* [Problems and tasks]
a) According to the fan control text, what does the determining module use to find the fan speed value for the greatest temperature?
b) Transcribe the part of the fan control text that opens with the words containing "A processor in" and closes with "used in multi-node systems.".
======== Text
A processor in a multi-node system includes a detecting module which obtains temperatures of all nodes periodically. A comparing module compares all obtained temperatures to obtain a greatest temperature. A determining module determines a fan speed value corresponding to the greatest temperature according to a predetermined table which records relationships of temperatures and fan speed values. A control module controls all fans to work at the fan speed value corresponding to the greatest temperature.

Description

    BACKGROUND
  • 1. Technical Field
  • The present disclosure relates to fan control systems and methods, more particularly, to a fan control system and a method used in multi-node systems.
  • 2. Description of Related Art
  • Mainboards can control internal fans to work when an internal temperature goes up. However, this is not available for fans working in multi-node systems.
  • Therefore, it is desirable to provide a fan control system and method used in multi-node systems, which can overcome the above-mentioned problems.
    • BRIEF DESCRIPTION OF THE DRAWINGS
  • Many aspects of the present embodiments can be better understood with reference to the following drawings. The components in the drawings are not necessarily drawn to scale, the emphasis instead being placed upon clearly illustrating the principles of the present embodiments.
  • FIG. 1 is a schematic view of a multi-node system in accordance with an embodiment of the present disclosure.
  • FIG. 2 is a schematic view of a fan control system used in the multi-node system in FIG. 1.
  • FIG. 3 is a flowchart of a method of controlling fans to work in the multi-node system of FIG. 1.
    •  DETAILED DESCRIPTION
  • Embodiments of the present disclosure will be described with reference to the drawings.
================
======== Record set
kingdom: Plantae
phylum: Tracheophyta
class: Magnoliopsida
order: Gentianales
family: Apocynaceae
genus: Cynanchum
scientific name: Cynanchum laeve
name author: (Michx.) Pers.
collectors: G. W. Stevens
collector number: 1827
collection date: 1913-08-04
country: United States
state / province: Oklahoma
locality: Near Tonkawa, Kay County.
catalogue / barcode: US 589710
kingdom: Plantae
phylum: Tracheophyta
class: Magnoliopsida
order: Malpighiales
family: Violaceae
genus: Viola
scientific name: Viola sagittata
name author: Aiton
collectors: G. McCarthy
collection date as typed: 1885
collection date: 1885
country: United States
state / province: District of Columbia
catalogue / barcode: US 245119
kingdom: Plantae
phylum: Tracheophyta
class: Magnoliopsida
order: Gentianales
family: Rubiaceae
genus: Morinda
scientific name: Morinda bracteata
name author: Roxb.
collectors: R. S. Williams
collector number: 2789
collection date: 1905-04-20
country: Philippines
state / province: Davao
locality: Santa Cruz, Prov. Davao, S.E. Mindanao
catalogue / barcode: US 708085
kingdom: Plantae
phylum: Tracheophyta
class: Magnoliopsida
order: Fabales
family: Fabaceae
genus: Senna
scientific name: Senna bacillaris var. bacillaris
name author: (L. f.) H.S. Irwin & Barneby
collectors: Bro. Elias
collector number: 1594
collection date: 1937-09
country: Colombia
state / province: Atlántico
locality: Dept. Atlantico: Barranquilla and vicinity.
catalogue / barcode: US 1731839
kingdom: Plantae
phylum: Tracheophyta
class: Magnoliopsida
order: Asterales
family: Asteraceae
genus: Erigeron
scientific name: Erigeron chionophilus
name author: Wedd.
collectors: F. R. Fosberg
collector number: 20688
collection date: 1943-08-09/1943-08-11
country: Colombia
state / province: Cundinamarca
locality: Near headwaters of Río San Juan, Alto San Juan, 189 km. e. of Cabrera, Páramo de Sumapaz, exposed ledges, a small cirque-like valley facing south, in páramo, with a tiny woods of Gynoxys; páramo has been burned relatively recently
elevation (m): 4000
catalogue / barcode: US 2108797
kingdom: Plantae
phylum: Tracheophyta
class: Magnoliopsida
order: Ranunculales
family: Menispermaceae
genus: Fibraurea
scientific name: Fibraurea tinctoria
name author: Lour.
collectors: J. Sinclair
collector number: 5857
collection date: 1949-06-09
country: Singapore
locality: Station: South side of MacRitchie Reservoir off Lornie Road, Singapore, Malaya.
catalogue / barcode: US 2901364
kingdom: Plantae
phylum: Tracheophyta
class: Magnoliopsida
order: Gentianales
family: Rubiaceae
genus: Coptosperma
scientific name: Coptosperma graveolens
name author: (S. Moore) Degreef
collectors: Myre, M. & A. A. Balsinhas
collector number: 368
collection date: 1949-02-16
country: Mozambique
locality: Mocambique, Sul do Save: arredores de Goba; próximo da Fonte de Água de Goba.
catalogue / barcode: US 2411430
================
* [Solutions by task]
a) A predetermined table that records relationships of temperatures and fan speed values.

b)
A processor in a multi-node system includes a detecting module which obtains temperatures of all nodes periodically. A comparing module compares all obtained temperatures to obtain a greatest temperature. A determining module determines a fan speed value corresponding to the greatest temperature according to a predetermined table which records relationships of temperatures and fan speed values. A control module controls all fans to work at the fan speed value corresponding to the greatest temperature.

Description

    BACKGROUND
  • 1. Technical Field
  • The present disclosure relates to fan control systems and methods, more particularly, to a fan control system and a method used in multi-node systems.